> [INPUT RECORDS]:
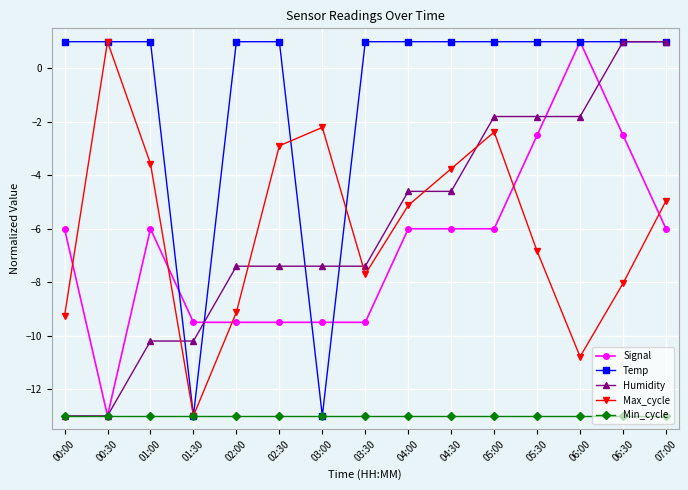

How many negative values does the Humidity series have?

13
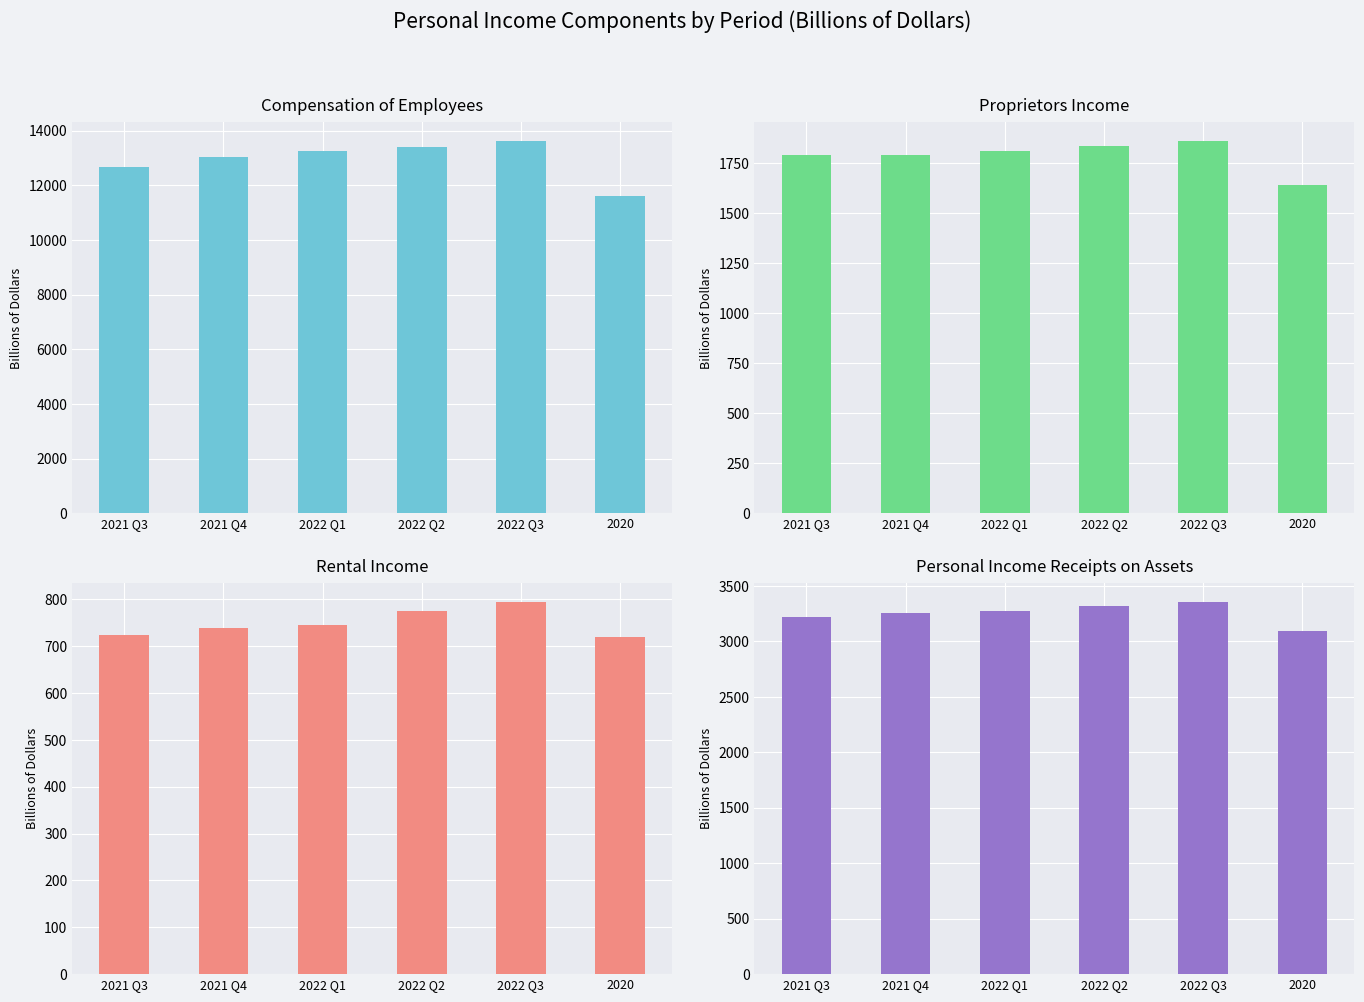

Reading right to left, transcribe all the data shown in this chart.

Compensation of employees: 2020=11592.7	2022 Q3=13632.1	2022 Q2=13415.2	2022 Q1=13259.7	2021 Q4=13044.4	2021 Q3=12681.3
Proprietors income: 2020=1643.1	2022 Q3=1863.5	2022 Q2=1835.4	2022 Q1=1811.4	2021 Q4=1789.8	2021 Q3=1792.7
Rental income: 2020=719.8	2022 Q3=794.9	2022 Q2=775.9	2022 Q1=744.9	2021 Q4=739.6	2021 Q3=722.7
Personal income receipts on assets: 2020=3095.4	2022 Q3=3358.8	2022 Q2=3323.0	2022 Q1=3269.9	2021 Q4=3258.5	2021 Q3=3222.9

> [PROBLEM]: Please copy every line of the records that contains the word "income", matching case exactly.

> [TASK ANSWER]:
Proprietors income: 2020=1643.1	2022 Q3=1863.5	2022 Q2=1835.4	2022 Q1=1811.4	2021 Q4=1789.8	2021 Q3=1792.7
Rental income: 2020=719.8	2022 Q3=794.9	2022 Q2=775.9	2022 Q1=744.9	2021 Q4=739.6	2021 Q3=722.7
Personal income receipts on assets: 2020=3095.4	2022 Q3=3358.8	2022 Q2=3323.0	2022 Q1=3269.9	2021 Q4=3258.5	2021 Q3=3222.9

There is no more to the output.